Search Strategy Guide: Business Administration & Management
Literature review methodology in Business Administration & Management requires navigating complex search interfaces. Setting up a high-performance systematic review search strategy prevents the omission of key papers and reduces screen noise. This technical guide explains how to construct search strings optimized for Business Source Complete & ABI/INFORM platforms under the Organization and Administration classification.
1. Structured Search Design & Boolean String Construction
Reproducible literature searching in Business Administration & Management relies on translating a conceptual framework into precise boolean search operators. By nesting terms inside parentheses, researchers control the logical order of execution. For example, a boolean operators search in Business Source Complete & ABI/INFORM combines synonyms using `OR` and intersects distinct concepts using `AND`. Utilizing truncation research (e.g., using asterisks like `reproducib*keys`) ensures that singular, plural, and spelling variations are captured, preventing publication retrieval omissions.
2. Controlled Vocabularies & Subject Headings
For social and behavioral sciences in Business Administration & Management, constructing a validated PsycINFO search strategy represents a core methodological hurdle. Researchers must combine controlled sociological thesaurus terms matching Organization and Administration with free-text keyword variants. Translating search queries across Business Source Complete & ABI/INFORM requires adjusting field tags and logical operators to match each database's unique search syntax databases and syntax structures. This helps in achieving high-precision results and reducing search noise.
Constructing a robust search protocol for Business Administration & Management requires translating research questions into conceptual blocks aligned with Organization and Administration schemas. Researchers use the PICO search strategy to define the primary concepts, which are then integrated into a formal systematic review search strategy or a flexible scoping review search strategy in Business Source Complete & ABI/INFORM. A published systematic review search strategy table should be included in the appendix, showing the exact syntax used in each catalog.
To evaluate query sensitivity in Business Source Complete & ABI/INFORM for Business Administration & Management, researchers utilize a pre-defined set of 'gold standard' validation articles. Comparing the systematic query's output against this validation set determines if any key studies are missing. This iterative process of search refinement is a core step in the research stages process for different types of research designs, including mixed methods research design, longitudinal research design, and causal research models under Organization and Administration guidelines.

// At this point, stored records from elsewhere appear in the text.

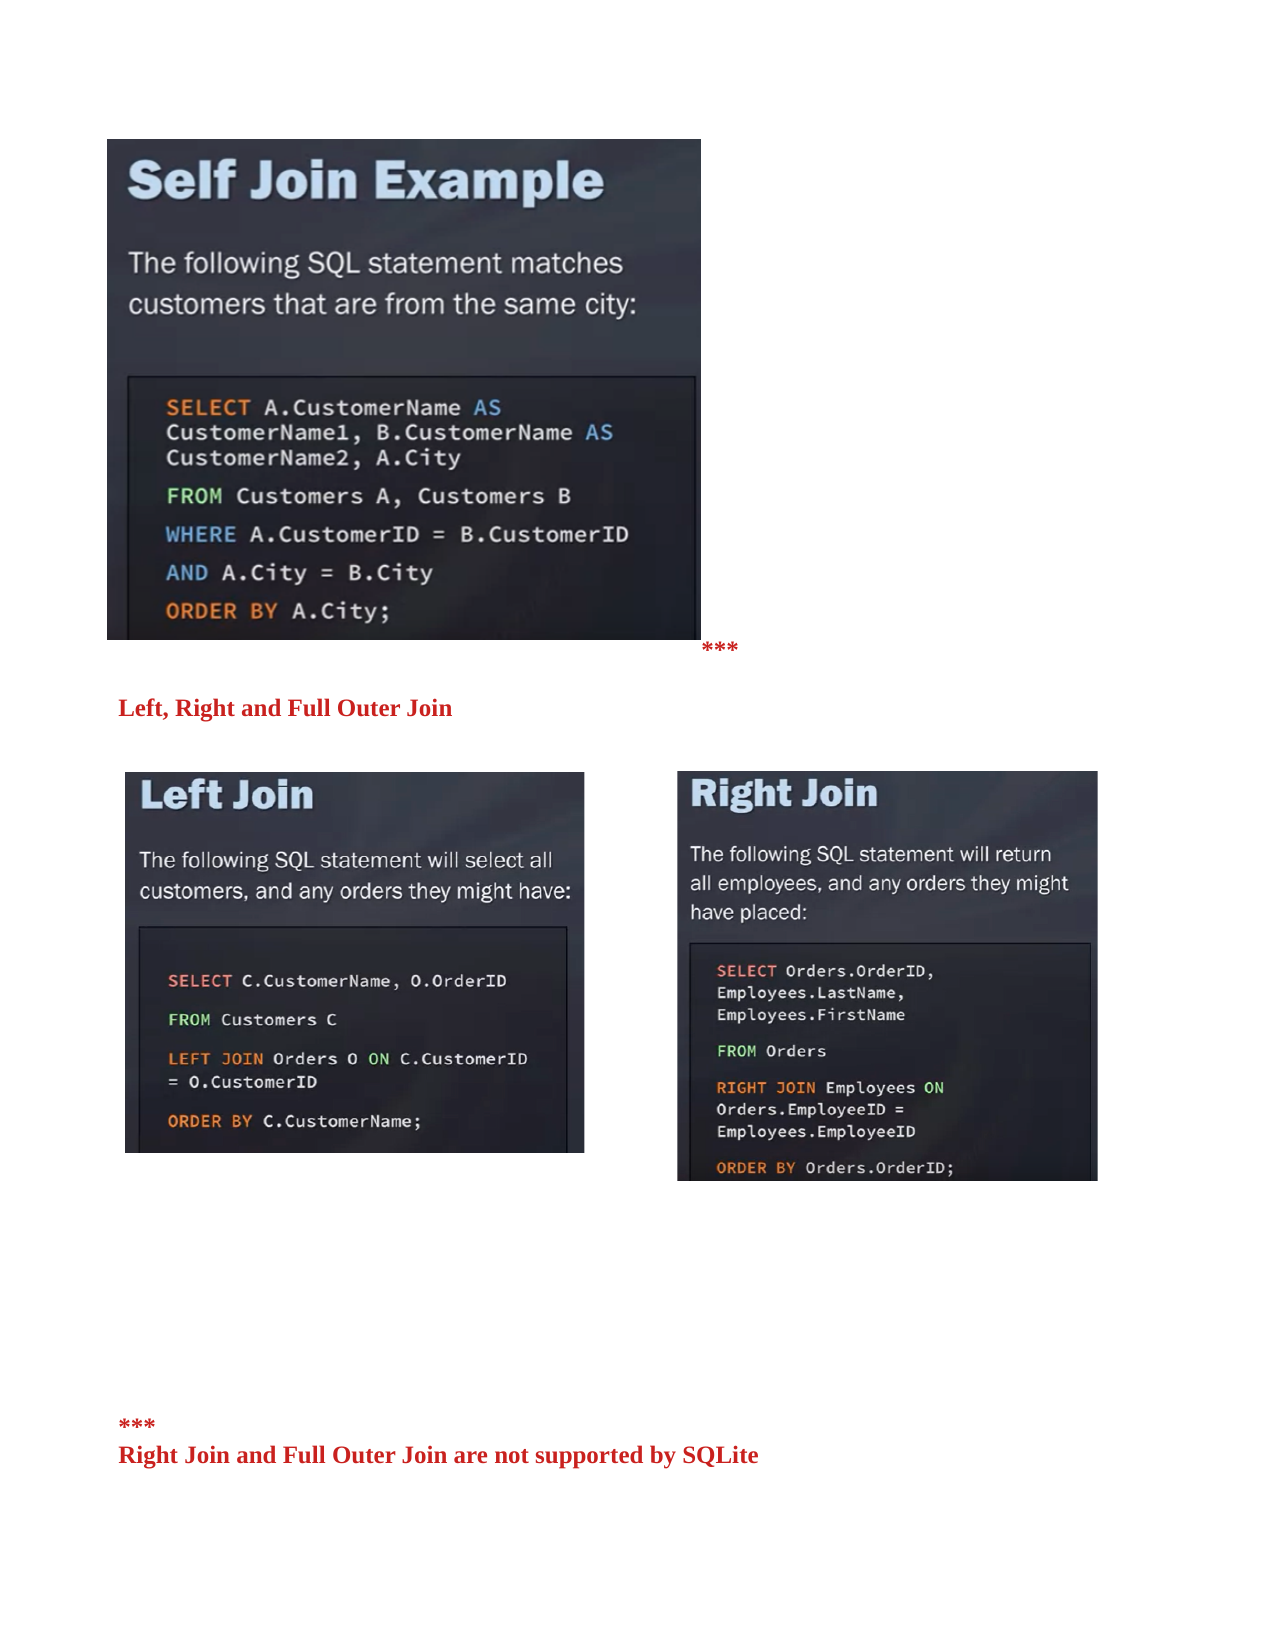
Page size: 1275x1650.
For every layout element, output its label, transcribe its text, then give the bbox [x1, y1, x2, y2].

picture [107, 139, 701, 640]
picture [677, 771, 1098, 1181]
text *** [118, 1412, 1157, 1441]
text Right Join and Full Outer Join are not supported by SQLite [118, 1441, 1157, 1469]
text Left, Right and Full Outer Join [118, 693, 1157, 722]
picture [125, 772, 585, 1153]
text *** [118, 636, 1157, 664]
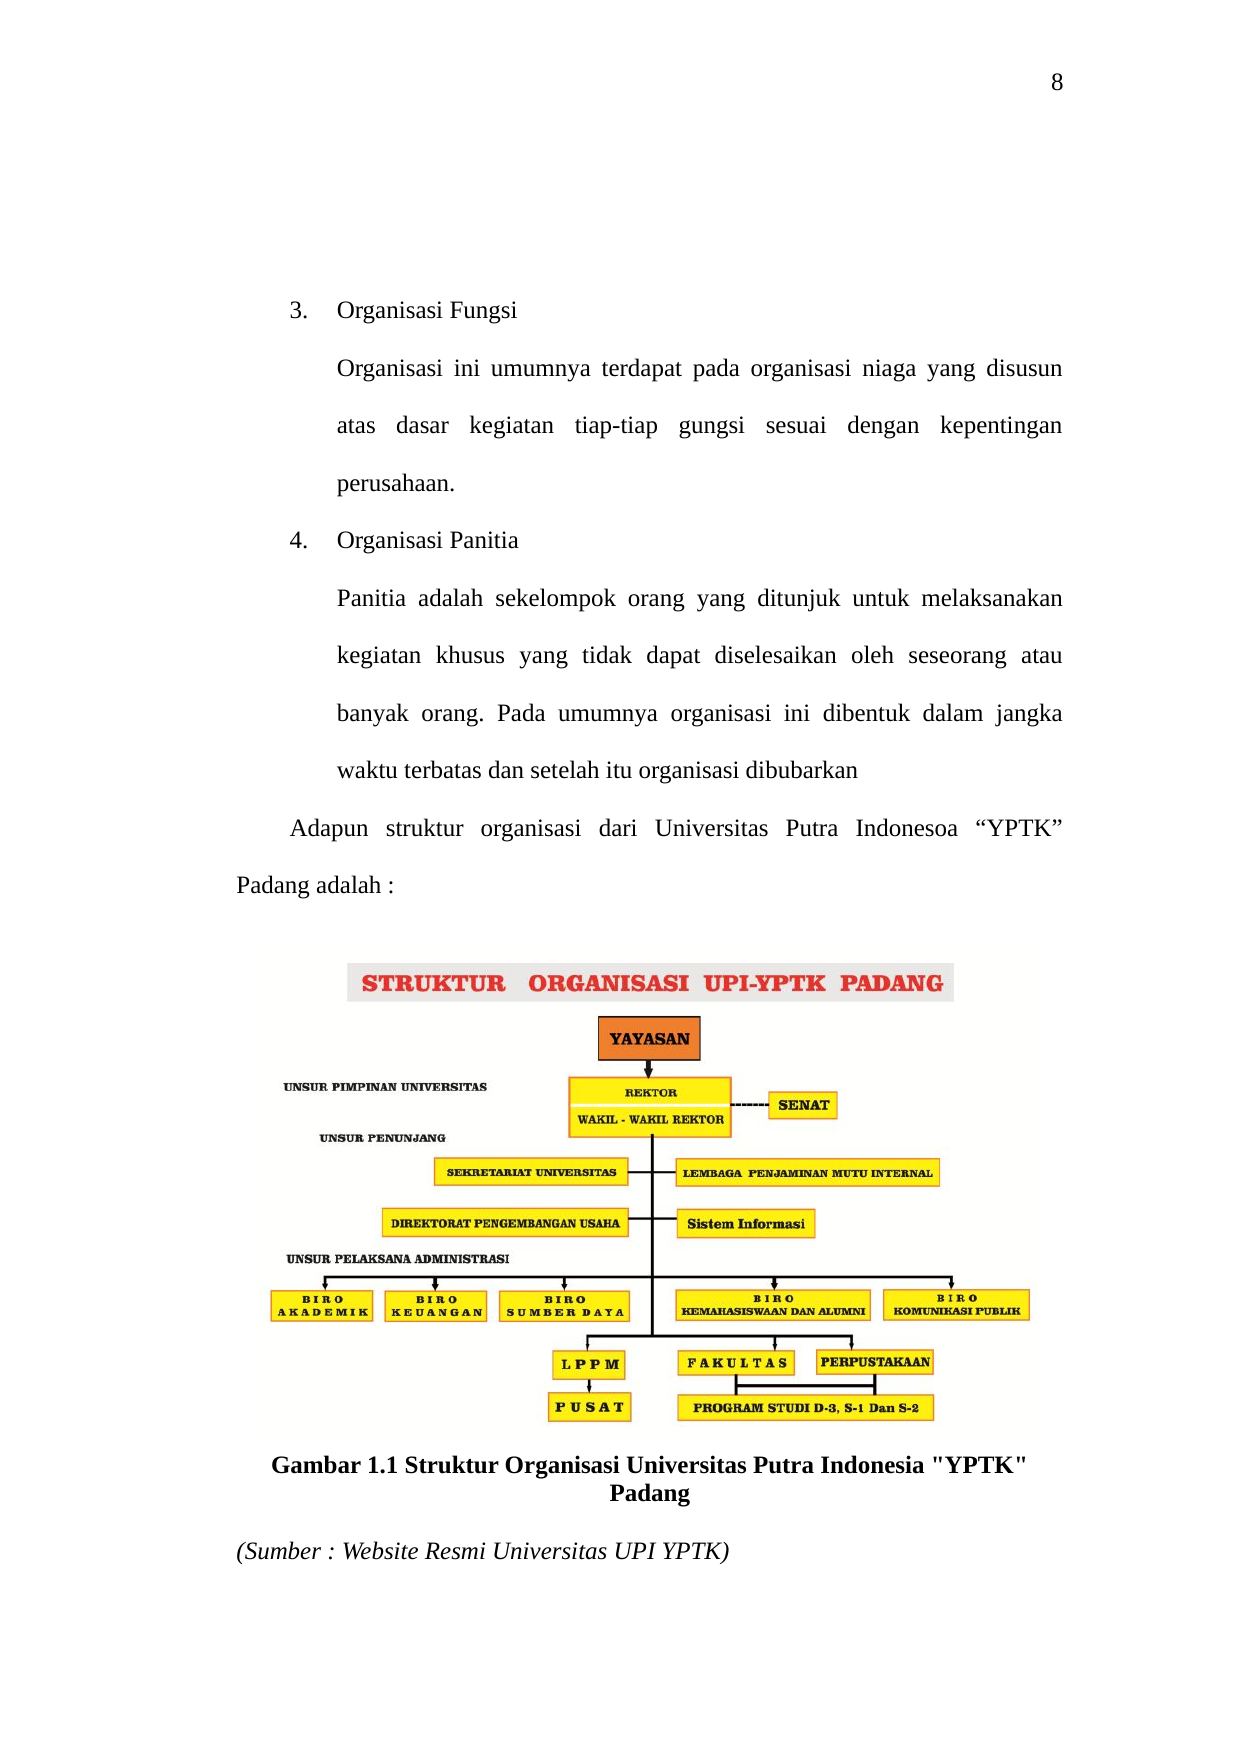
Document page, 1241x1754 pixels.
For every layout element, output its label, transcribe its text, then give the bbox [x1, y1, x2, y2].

text (Sumber : Website Resmi Universitas UPI YPTK) [236, 928, 1063, 1565]
list Organisasi ini umumnya terdapat pada organisasi niaga yang disusun atas dasar kegiatan tiap-tiap gungsi sesuai dengan kepentingan perusahaan. [289, 353, 1063, 497]
picture [257, 940, 1042, 1438]
list Organisasi Fungsi [289, 295, 1063, 324]
text Adapun struktur organisasi dari Universitas Putra Indonesoa “YPTK” Padang adalah : [236, 813, 1063, 899]
text Gambar 1.1 Struktur Organisasi Universitas Putra Indonesia "YPTK" Padang [257, 1450, 1042, 1507]
list Organisasi Panitia [289, 525, 1063, 554]
list Panitia adalah sekelompok orang yang ditunjuk untuk melaksanakan kegiatan khusus yang tidak dapat diselesaikan oleh seseorang atau banyak orang. Pada umumnya organisasi ini dibentuk dalam jangka waktu terbatas dan setelah itu organisasi dibubarkan [289, 583, 1063, 784]
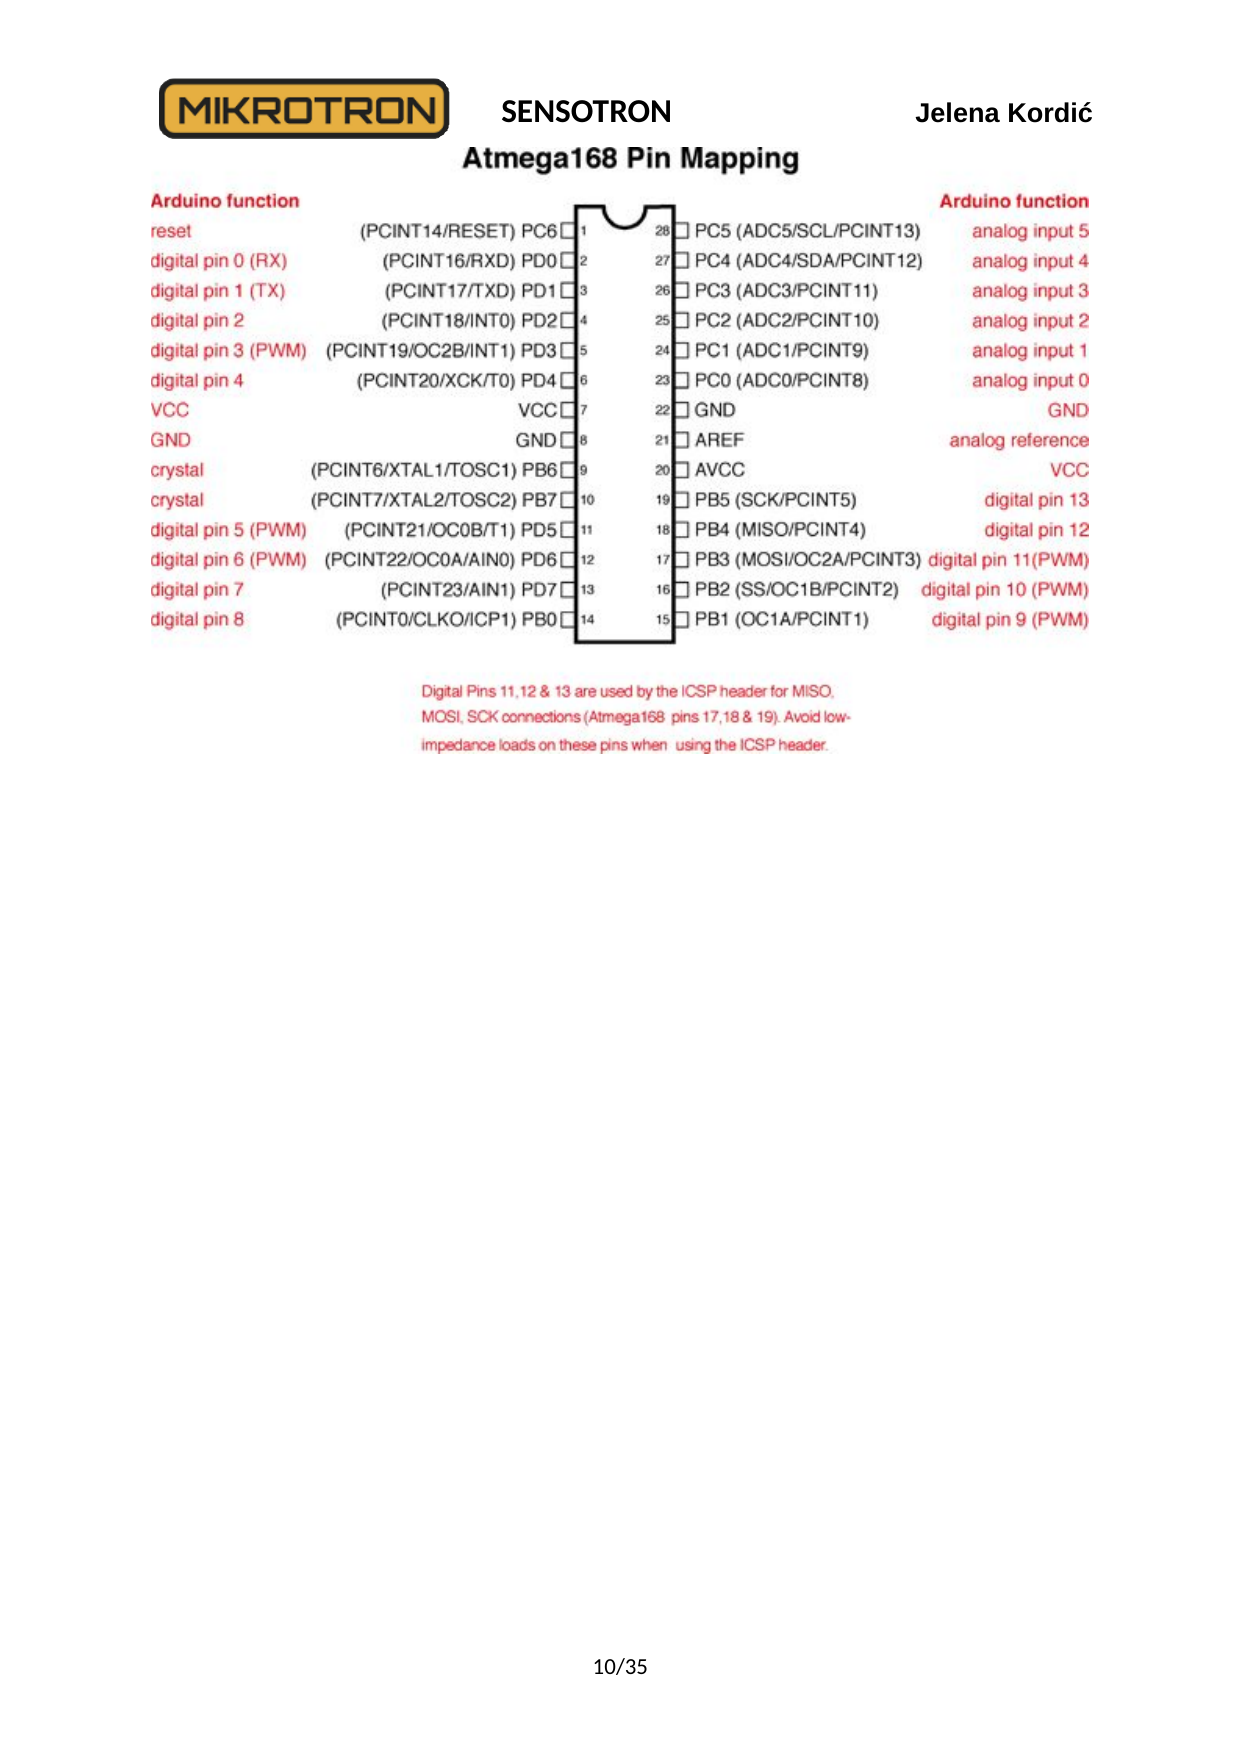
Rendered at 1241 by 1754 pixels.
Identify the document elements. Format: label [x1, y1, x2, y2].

picture [151, 147, 1089, 754]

Sample Search String Template for Business Administration & Management
("Business Administration & Management"[MeSH Terms] OR "business administration & management"[All Fields]) AND
("Reproducibility"[MeSH Terms] OR "reproducibility"[All Fields] OR "repeatability"[All Fields]) AND
("Methods"[MeSH Terms] OR "methodology"[All Fields] OR "standards"[All Fields])Note: Designed for execution in Business Source Complete & ABI/INFORM. Truncation and field tags can be adjusted depending on the database's specific syntax.3. Search Strategy Validation Set (High-Impact Baseline)
A rigorous systematic review protocol requires validating your search query against a pre-defined set of key baseline publications. The following three highly-cited papers indexed in OpenAlex are verified within the domain of Business Administration & Management. Ensure that your final constructed query string successfully retrieves these references when executed inside Business Source Complete & ABI/INFORM.
The Nature of the Firm
Ronald H. Coase — Economica
The qualitative content analysis process
Satu Elo, Helvi Kyngäs — Journal of Advanced Nursing
CAPITAL ASSET PRICES: A THEORY OF MARKET EQUILIBRIUM UNDER CONDITIONS OF RISK*
William F. Sharpe — The Journal of Finance
4. Translating Queries Across Platforms
A search strategy developed for one database must be carefully translated before execution in another. For example, field tags in PubMed (such as [Mesh] or [tw]) will cause syntax errors if pasted directly into Scopus or Web of Science. Use the comparison table below to guide your translation process:
| Feature | PubMed / MEDLINE Syntax | Scopus Syntax | Web of Science Syntax |
|---|---|---|---|
| Controlled Vocabulary | "Term"[Mesh] | INDEXTERM("Term") | N/A (Uses Topic search) |
| Title / Abstract Search | term[tiab] | TITLE-ABS-KEY(term) | TS=(term) |
| Truncation Wildcard | * (replaces word end) | * (any characters) | * (replaces characters) |
Discipline Specs
PRISMA Compliance
The PRISMA 2020 declaration mandates that authors must present full electronic search strategies for all databases searched, including any filters used. This level of transparency is essential for the peer-review and validation process.